General Motors Corp will need to raise over $9 billion in financing over the next two years to refinance existing debt and to offset projected cash losses in its auto operations in North America, Lehman Brothers analyst Brian Johnson said, according to Reuters.

Analysts handicapping GM’s turnaround efforts have focused increasingly on its cash position rather than reported earnings because of the pressure the No. 1 US automaker faces from a slump in US auto sales that has hit the market for trucks and SUVs particularly hard.
“GM will need to refinance close to $8.7 billion of debt coming due between now and January 2010, as well as absorb additional cash burn of close to $11 billion,” Johnson said in a note for clients.

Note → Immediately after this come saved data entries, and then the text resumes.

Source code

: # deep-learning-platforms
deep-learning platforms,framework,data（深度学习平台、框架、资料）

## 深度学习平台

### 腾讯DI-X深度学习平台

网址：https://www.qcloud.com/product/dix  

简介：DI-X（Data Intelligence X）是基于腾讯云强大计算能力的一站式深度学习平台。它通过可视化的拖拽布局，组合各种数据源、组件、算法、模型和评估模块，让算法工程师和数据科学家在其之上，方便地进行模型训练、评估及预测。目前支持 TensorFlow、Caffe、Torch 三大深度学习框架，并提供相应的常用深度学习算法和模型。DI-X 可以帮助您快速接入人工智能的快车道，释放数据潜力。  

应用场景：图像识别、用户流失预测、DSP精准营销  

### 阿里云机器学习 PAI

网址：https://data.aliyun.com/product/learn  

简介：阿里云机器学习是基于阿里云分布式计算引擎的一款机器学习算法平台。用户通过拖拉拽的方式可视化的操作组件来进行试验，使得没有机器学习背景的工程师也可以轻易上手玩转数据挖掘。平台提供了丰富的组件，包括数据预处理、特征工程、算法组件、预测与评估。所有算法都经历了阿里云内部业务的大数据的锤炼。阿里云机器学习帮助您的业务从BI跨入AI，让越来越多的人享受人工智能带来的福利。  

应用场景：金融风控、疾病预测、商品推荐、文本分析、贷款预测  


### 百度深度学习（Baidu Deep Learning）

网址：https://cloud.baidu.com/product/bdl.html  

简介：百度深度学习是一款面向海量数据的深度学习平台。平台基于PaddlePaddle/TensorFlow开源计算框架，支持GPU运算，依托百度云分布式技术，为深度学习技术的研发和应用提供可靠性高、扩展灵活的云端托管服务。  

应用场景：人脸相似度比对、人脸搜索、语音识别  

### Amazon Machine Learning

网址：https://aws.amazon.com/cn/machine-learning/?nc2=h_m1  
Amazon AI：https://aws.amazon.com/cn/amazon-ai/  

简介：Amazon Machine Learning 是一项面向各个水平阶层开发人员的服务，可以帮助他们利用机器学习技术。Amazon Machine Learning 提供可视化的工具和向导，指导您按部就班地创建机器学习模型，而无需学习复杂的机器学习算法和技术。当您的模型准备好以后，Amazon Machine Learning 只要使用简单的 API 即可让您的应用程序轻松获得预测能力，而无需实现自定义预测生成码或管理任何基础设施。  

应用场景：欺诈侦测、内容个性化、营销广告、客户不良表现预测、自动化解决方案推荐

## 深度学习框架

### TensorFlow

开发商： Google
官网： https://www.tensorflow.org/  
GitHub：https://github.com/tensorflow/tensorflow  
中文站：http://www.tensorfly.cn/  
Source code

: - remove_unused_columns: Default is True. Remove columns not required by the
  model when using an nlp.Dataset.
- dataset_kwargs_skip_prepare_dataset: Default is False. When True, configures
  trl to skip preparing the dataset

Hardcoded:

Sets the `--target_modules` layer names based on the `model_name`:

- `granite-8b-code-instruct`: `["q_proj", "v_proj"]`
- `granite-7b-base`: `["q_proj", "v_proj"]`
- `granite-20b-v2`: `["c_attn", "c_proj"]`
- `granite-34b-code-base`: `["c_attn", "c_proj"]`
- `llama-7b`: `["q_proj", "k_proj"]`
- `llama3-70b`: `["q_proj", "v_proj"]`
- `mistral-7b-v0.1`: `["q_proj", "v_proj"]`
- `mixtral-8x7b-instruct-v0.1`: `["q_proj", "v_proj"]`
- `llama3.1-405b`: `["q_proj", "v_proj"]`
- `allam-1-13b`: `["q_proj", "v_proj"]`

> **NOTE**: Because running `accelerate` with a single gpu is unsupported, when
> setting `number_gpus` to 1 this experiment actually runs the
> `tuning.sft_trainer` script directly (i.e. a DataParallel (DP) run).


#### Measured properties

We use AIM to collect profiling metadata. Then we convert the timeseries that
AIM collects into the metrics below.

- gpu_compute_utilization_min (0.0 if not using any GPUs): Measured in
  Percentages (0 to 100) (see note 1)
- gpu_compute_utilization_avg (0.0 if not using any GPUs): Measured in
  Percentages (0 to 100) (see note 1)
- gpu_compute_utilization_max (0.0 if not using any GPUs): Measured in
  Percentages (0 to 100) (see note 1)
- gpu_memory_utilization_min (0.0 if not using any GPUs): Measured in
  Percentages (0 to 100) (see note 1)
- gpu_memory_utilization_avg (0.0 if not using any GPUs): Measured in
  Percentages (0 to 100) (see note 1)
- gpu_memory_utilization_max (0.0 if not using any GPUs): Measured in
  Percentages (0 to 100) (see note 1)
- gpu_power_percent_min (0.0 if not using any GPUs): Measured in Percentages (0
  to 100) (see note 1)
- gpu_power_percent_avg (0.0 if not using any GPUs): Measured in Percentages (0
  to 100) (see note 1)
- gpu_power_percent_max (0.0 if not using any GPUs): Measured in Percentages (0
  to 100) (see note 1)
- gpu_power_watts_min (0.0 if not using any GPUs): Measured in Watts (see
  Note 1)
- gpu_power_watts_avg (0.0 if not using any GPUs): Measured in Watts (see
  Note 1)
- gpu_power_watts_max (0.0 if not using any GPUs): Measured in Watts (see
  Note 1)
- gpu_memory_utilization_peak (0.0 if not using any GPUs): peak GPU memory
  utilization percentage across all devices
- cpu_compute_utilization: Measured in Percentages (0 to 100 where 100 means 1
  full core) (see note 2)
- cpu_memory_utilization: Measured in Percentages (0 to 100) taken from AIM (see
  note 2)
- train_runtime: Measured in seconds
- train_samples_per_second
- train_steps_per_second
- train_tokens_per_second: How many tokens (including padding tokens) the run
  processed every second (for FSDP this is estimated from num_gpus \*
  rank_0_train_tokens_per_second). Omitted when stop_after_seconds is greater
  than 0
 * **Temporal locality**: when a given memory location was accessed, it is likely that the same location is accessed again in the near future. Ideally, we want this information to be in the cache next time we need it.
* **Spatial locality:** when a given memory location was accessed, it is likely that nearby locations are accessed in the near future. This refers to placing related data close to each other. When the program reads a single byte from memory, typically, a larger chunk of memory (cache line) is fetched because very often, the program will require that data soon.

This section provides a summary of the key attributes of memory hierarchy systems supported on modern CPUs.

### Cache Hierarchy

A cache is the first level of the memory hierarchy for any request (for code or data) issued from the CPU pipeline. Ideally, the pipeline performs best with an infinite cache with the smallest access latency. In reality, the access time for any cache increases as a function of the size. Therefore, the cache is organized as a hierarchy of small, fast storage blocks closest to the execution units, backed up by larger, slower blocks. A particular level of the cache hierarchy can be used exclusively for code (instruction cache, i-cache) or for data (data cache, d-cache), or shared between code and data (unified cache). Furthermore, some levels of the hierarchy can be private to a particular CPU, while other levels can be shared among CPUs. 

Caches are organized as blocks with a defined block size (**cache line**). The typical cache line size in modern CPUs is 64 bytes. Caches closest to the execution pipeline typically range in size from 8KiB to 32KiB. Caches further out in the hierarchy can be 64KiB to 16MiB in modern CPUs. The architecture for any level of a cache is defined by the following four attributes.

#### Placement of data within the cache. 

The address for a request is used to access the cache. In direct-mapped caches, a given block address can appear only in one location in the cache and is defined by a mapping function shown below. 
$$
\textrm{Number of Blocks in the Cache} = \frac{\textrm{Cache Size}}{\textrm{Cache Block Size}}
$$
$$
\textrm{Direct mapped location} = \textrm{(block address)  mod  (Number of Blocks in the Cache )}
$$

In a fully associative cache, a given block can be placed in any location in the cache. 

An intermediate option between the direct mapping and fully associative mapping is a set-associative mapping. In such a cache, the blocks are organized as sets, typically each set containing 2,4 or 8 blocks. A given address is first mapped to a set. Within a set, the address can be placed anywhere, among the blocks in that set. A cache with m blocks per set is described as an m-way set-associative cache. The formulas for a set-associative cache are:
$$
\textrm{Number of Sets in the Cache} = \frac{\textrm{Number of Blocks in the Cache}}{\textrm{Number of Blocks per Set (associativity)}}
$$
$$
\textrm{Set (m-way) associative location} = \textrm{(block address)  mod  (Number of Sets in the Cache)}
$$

He added: “We remain cautious until the impact of this more fully works its way into GM valuation.”
GM chief financial officer Ray Young said GM had about $7 billion in undrawn credit facilities in addition to its roughly $24 billion in liquidity as of the end of the first quarter.
He said that while GM was confident of its “liquidity cushion” through 2008, it could take action to raise funds and to cut costs further if the current US economic downturn deepened or became prolonged.
“If current adverse economic conditions persist or deteriorate further, we would consider a wide range of possible actions to reduce our funding needs and to obtain additional liquidity,” Young said at a presentation for bankers outside Detroit.
GM posted negative cash flow of $3.6 billion in the first quarter and had cash and liquid assets of $23.9 billion as of the end of March.
Johnson’s estimate for GM’s projected operational cash burn includes $7 billion this year and $3 billion in 2009.
The remainder of the total represents cash outlays GM was forced to make in recent weeks to address a range of issues that Johnson called the automaker’s “hangover headline risks,” mostly related to troubled former subsidiaries.